● THINGS TO DO:
(1) In the essay on male romance, from about when did "romance" refer to a story about a knight and his heroic deeds?
(2) Repeat word for word the passage of the essay on male romance that starts at the words with "The history of" and ends after "a love affair.".

I’ve sometimes been criticized by my female friends for suggesting that men might be more romantic than women. Women have to remind their boyfriends or husbands to do the little things like remembering an anniversary or Valentine’s Day. Most men don’t want to go for walks along the beach at sunset. And they aren’t interested in dancing or flowers. But that’s not really what I mean by “romantic.”
The history of the term reveals something curious. From about the beginning of the 14th century, at least, “romance” referred to a story about a knight and his heroic deeds. Only from the 17th century did the term begin to refer to the “love story,” and only in the early 20th century was “a romance” used to describe a love affair.
Aloneness and The Primordial:
Contrary to what many think, the romantic vision of men is not based on buying flowers, candy, or dinner for the “pretty woman.” Female romance is about life. Male romance is about death. It is the idea that the woman has to be approached through danger, the risk of self-destruction, and battling against one’s own self. Often, this must be done alone. The knight — if we look at ancient mythology — leaves his home and parents, usually wandering over inhospitable landscapes, to finally find a woman he wants to unite with. In contrast to the knight, she very often lives with her family, and, as such, the knight must prove his worth to the father — who, we might say, represents the knight’ potential or future self.

● RAW DATA:
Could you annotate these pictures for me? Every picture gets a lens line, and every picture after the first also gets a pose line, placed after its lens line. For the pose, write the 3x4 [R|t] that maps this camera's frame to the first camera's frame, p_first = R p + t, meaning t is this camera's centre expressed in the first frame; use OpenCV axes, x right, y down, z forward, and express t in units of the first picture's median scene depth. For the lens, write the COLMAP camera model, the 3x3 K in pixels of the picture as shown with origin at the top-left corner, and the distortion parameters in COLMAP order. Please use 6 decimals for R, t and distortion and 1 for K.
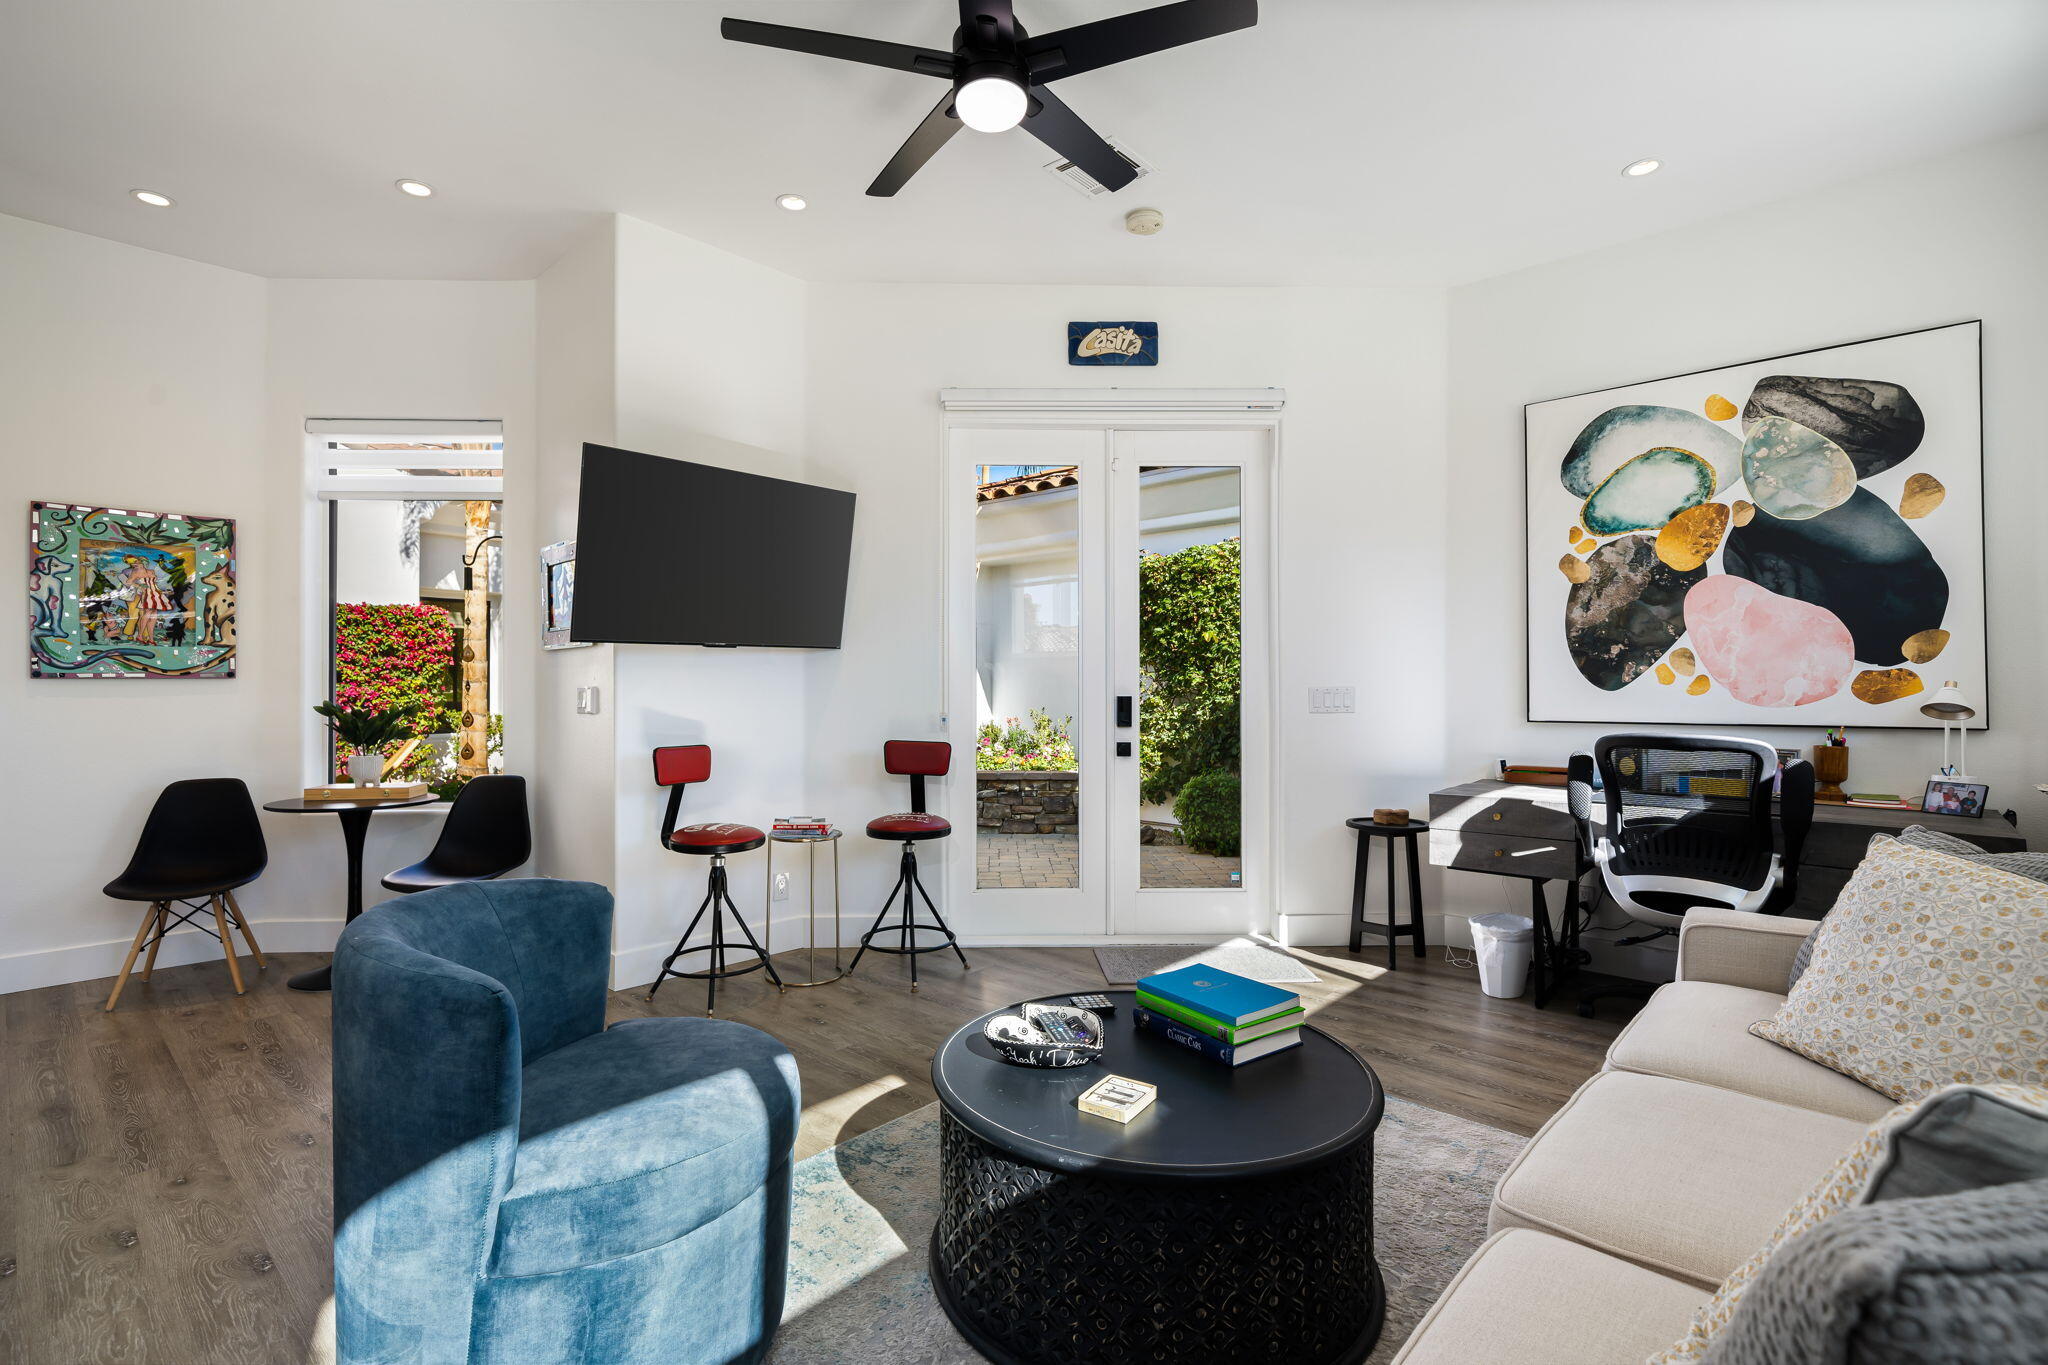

● ANSWERS TO EACH TASK:
(1) From about the beginning of the 14th century.

(2)
The history of the term reveals something curious. From about the beginning of the 14th century, at least, “romance” referred to a story about a knight and his heroic deeds. Only from the 17th century did the term begin to refer to the “love story,” and only in the early 20th century was “a romance” used to describe a love affair.